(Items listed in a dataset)

= = = = = = =

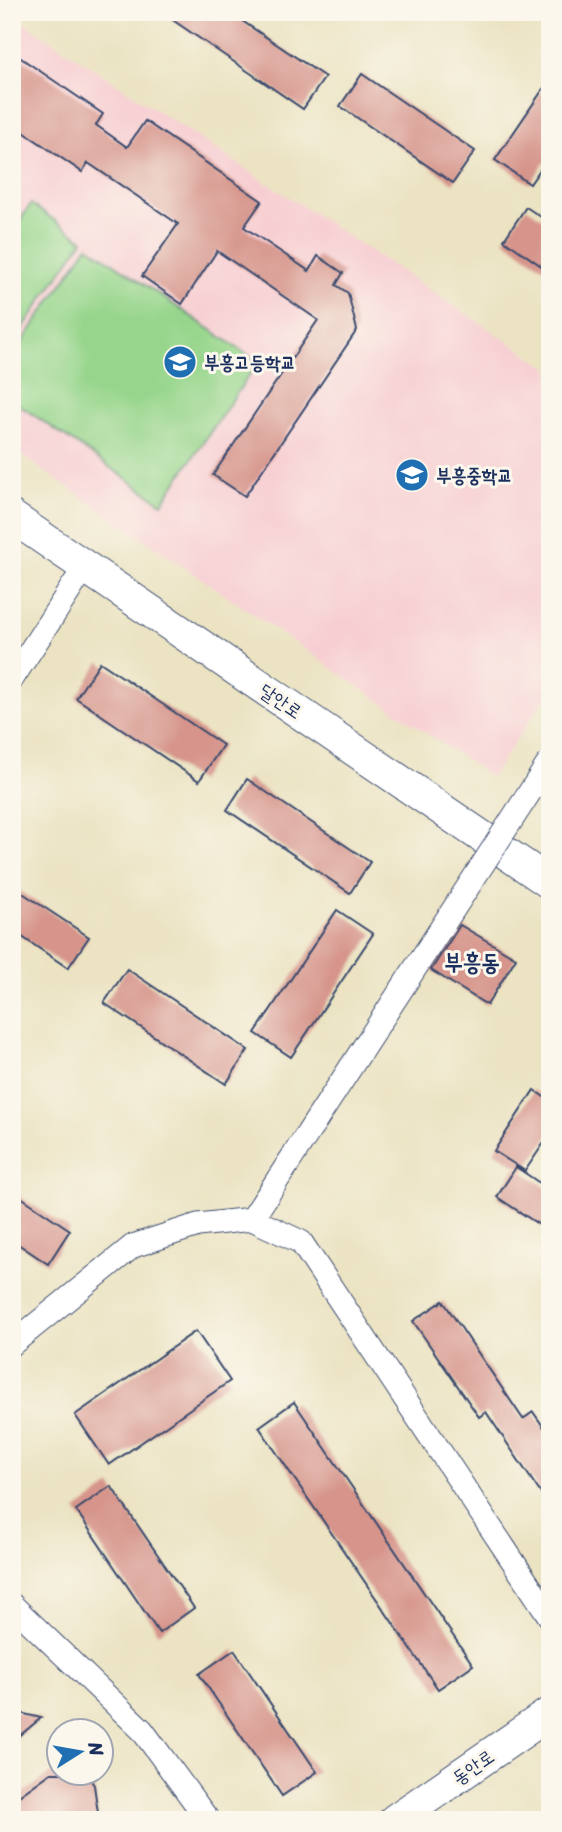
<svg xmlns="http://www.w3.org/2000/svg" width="562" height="1832" viewBox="0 0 562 1832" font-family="Sriracha,'Poor Story',sans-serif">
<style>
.built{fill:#f7cfd3}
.green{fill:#96d58b;stroke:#588274;stroke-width:2}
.building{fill:#d6948b}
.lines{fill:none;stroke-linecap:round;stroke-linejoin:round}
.street-casing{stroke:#3a4a6d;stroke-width:25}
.secondary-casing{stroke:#3a4a6d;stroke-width:34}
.street{stroke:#fff;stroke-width:23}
.secondary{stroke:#fff;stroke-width:32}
.street-bridge-casing{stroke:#3a4a6d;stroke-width:25;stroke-linecap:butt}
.street-bridge{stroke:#fff;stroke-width:23}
.labels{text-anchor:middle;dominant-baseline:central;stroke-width:6;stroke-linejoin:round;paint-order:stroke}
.poi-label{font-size:19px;font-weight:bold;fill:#1b2f5e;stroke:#fbf7ec;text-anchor:start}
.street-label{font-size:19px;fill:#1b2f5e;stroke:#fbf7ec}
.quarter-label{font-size:23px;font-weight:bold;fill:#1b2f5e;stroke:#fbf7ec}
</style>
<rect width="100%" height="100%" fill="#fbf7ec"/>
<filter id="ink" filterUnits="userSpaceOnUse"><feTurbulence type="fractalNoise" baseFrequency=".0143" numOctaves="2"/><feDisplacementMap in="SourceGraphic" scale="14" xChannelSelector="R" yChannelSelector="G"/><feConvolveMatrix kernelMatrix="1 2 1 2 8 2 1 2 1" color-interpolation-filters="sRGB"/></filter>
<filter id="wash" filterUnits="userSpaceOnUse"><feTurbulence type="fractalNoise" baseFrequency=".00686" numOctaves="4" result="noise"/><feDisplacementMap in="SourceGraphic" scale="28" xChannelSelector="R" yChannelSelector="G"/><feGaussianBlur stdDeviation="1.57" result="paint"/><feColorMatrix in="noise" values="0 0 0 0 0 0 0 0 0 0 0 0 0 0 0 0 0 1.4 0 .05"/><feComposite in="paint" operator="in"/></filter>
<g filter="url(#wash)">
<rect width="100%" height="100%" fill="#ebe3c2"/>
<!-- built -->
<path class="built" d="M12,15l538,354v322l-59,86 -479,-328z"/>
<!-- green -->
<path class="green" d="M31,204l52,36 -71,104v-112z
M88,246l170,116 -96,141 -150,-103v-43z"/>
<g id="blocks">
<!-- building -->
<path class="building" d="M161,12h68l96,65 -22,32z
M12,52l91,62 -7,11 31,22 18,-26 117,80 -18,26 65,44 9,-15 25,17 -7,12 12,8 9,37 -112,166 -32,-21 105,-155 -101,-69 -35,53 -40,-28 36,-52 -90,-61 -6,9 -70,-48z
M362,74l113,77 -22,32 -113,-77z
M550,79v76l-20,29 -35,-24z
M526,207l24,16v49l-46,-32z
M100,662l123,83 -24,36 -123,-83z
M247,779l123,83 -20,31 -123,-83z
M12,886l77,51 -21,31 -56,-38z
M337,910l36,24 -82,123 -36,-24z
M460,925l56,33 -29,47 -56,-35z
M127,969l121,81 -22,34 -122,-81z
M534,1090l16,11v33l-25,37 -31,-20z
M516,1167l34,23v42l-53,-35z
M12,1191l58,39 -22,34 -36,-24z
M443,1301l80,118 10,-7 17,24v71l-64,-95 -7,5 -66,-96z
M196,1331l34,50 -121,84 -34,-50z
M294,1402l179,263 -35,24 -179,-262z
M111,1486l83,122 -35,25 -83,-123z
M234,1650l83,122 -35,24 -83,-122z
M12,1711l29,7 -29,24z
M51,1773h35l8,12 5,35h-87v-19z"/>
</g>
</g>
<g filter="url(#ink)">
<use href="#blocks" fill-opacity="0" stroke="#3a4a6d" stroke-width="2"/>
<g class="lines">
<defs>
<path id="street" d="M12,679l73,-112
M252,1219l49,23 249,375
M12,1344l121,-98 65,-21 54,-6 173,-266
M12,1605l130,125 66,90"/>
<path id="secondary" d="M12,517l538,366
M395,1820l155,-107"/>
</defs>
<!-- street casing -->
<use href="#street" class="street-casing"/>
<!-- secondary casing -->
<use href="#secondary" class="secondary-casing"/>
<!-- street -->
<use href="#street" class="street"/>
<!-- secondary -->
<use href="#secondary" class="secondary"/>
<defs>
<path id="street-bridge" d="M425,953l125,-192"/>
</defs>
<!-- street-bridge casing -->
<use href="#street-bridge" class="street-bridge-casing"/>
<!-- street-bridge -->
<use href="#street-bridge" class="street-bridge"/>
</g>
</g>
<!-- icons -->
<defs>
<symbol id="school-disc" viewBox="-11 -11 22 22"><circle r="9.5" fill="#1f6fb2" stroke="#fbf7ec"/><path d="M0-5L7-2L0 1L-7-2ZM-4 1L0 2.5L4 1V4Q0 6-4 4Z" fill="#fff"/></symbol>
</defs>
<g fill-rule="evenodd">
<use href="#school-disc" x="161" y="343" width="38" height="38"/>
<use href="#school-disc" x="393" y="456" width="38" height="38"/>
</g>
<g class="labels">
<!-- poi labels -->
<g class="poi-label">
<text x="204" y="362">부흥고등학교</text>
<text x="436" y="475">부흥중학교</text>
</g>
<!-- street labels -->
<g class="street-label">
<text transform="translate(281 701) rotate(34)">달안로</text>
<text transform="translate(473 1767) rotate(-35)">동안로</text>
</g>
<!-- quarter labels -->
<g class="quarter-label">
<text x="472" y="962">부흥동</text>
</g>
</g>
<!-- margin -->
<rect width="562" height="1832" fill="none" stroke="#fbf7ec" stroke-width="42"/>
<!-- north arrow -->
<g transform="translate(80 1752) rotate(79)"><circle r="33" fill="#fbf7ec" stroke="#a1a7b3" stroke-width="2"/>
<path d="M0-5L12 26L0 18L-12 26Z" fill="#1f6fb2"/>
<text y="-10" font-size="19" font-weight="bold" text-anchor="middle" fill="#1b2f5e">N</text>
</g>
</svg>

= = = = = = =

Word for word, write out each of the records, but not the pictures.

Response area
<svg xmlns="http://www.w3.org/2000/svg" width="562" height="1832" viewBox="0 0 562 1832" font-family="Sriracha,'Poor Story',sans-serif">
<style>
.built{fill:#f7cfd3}
.green{fill:#96d58b;stroke:#588274;stroke-width:2}
.building{fill:#d6948b}
.lines{fill:none;stroke-linecap:round;stroke-linejoin:round}
.street-casing{stroke:#3a4a6d;stroke-width:25}
.secondary-casing{stroke:#3a4a6d;stroke-width:34}
.street{stroke:#fff;stroke-width:23}
.secondary{stroke:#fff;stroke-width:32}
.street-bridge-casing{stroke:#3a4a6d;stroke-width:25;stroke-linecap:butt}
.street-bridge{stroke:#fff;stroke-width:23}
.labels{text-anchor:middle;dominant-baseline:central;stroke-width:6;stroke-linejoin:round;paint-order:stroke}
.poi-label{font-size:19px;font-weight:bold;fill:#1b2f5e;stroke:#fbf7ec;text-anchor:start}
.street-label{font-size:19px;fill:#1b2f5e;stroke:#fbf7ec}
.quarter-label{font-size:23px;font-weight:bold;fill:#1b2f5e;stroke:#fbf7ec}
</style>
<rect width="100%" height="100%" fill="#fbf7ec"/>
<filter id="ink" filterUnits="userSpaceOnUse"><feTurbulence type="fractalNoise" baseFrequency=".0143" numOctaves="2"/><feDisplacementMap in="SourceGraphic" scale="14" xChannelSelector="R" yChannelSelector="G"/><feConvolveMatrix kernelMatrix="1 2 1 2 8 2 1 2 1" color-interpolation-filters="sRGB"/></filter>
<filter id="wash" filterUnits="userSpaceOnUse"><feTurbulence type="fractalNoise" baseFrequency=".00686" numOctaves="4" result="noise"/><feDisplacementMap in="SourceGraphic" scale="28" xChannelSelector="R" yChannelSelector="G"/><feGaussianBlur stdDeviation="1.57" result="paint"/><feColorMatrix in="noise" values="0 0 0 0 0 0 0 0 0 0 0 0 0 0 0 0 0 1.4 0 .05"/><feComposite in="paint" operator="in"/></filter>
<g filter="url(#wash)">
<rect width="100%" height="100%" fill="#ebe3c2"/>
<!-- built -->
<path class="built" d="M12,15l538,354v322l-59,86 -479,-328z"/>
<!-- green -->
<path class="green" d="M31,204l52,36 -71,104v-112z
M88,246l170,116 -96,141 -150,-103v-43z"/>
<g id="blocks">
<!-- building -->
<path class="building" d="M161,12h68l96,65 -22,32z
M12,52l91,62 -7,11 31,22 18,-26 117,80 -18,26 65,44 9,-15 25,17 -7,12 12,8 9,37 -112,166 -32,-21 105,-155 -101,-69 -35,53 -40,-28 36,-52 -90,-61 -6,9 -70,-48z
M362,74l113,77 -22,32 -113,-77z
M550,79v76l-20,29 -35,-24z
M526,207l24,16v49l-46,-32z
M100,662l123,83 -24,36 -123,-83z
M247,779l123,83 -20,31 -123,-83z
M12,886l77,51 -21,31 -56,-38z
M337,910l36,24 -82,123 -36,-24z
M460,925l56,33 -29,47 -56,-35z
M127,969l121,81 -22,34 -122,-81z
M534,1090l16,11v33l-25,37 -31,-20z
M516,1167l34,23v42l-53,-35z
M12,1191l58,39 -22,34 -36,-24z
M443,1301l80,118 10,-7 17,24v71l-64,-95 -7,5 -66,-96z
M196,1331l34,50 -121,84 -34,-50z
M294,1402l179,263 -35,24 -179,-262z
M111,1486l83,122 -35,25 -83,-123z
M234,1650l83,122 -35,24 -83,-122z
M12,1711l29,7 -29,24z
M51,1773h35l8,12 5,35h-87v-19z"/>
</g>
</g>
<g filter="url(#ink)">
<use href="#blocks" fill-opacity="0" stroke="#3a4a6d" stroke-width="2"/>
<g class="lines">
<defs>
<path id="street" d="M12,679l73,-112
M252,1219l49,23 249,375
M12,1344l121,-98 65,-21 54,-6 173,-266
M12,1605l130,125 66,90"/>
<path id="secondary" d="M12,517l538,366
M395,1820l155,-107"/>
</defs>
<!-- street casing -->
<use href="#street" class="street-casing"/>
<!-- secondary casing -->
<use href="#secondary" class="secondary-casing"/>
<!-- street -->
<use href="#street" class="street"/>
<!-- secondary -->
<use href="#secondary" class="secondary"/>
<defs>
<path id="street-bridge" d="M425,953l125,-192"/>
</defs>
<!-- street-bridge casing -->
<use href="#street-bridge" class="street-bridge-casing"/>
<!-- street-bridge -->
<use href="#street-bridge" class="street-bridge"/>
</g>
</g>
<!-- icons -->
<defs>
<symbol id="school-disc" viewBox="-11 -11 22 22"><circle r="9.5" fill="#1f6fb2" stroke="#fbf7ec"/><path d="M0-5L7-2L0 1L-7-2ZM-4 1L0 2.5L4 1V4Q0 6-4 4Z" fill="#fff"/></symbol>
</defs>
<g fill-rule="evenodd">
<use href="#school-disc" x="161" y="343" width="38" height="38"/>
<use href="#school-disc" x="393" y="456" width="38" height="38"/>
</g>
<g class="labels">
<!-- poi labels -->
<g class="poi-label">
<text x="204" y="362">부흥고등학교</text>
<text x="436" y="475">부흥중학교</text>
</g>
<!-- street labels -->
<g class="street-label">
<text transform="translate(281 701) rotate(34)">달안로</text>
<text transform="translate(473 1767) rotate(-35)">동안로</text>
</g>
<!-- quarter labels -->
<g class="quarter-label">
<text x="472" y="962">부흥동</text>
</g>
</g>
<!-- margin -->
<rect width="562" height="1832" fill="none" stroke="#fbf7ec" stroke-width="42"/>
<!-- north arrow -->
<g transform="translate(80 1752) rotate(79)"><circle r="33" fill="#fbf7ec" stroke="#a1a7b3" stroke-width="2"/>
<path d="M0-5L12 26L0 18L-12 26Z" fill="#1f6fb2"/>
<text y="-10" font-size="19" font-weight="bold" text-anchor="middle" fill="#1b2f5e">N</text>
</g>
</svg>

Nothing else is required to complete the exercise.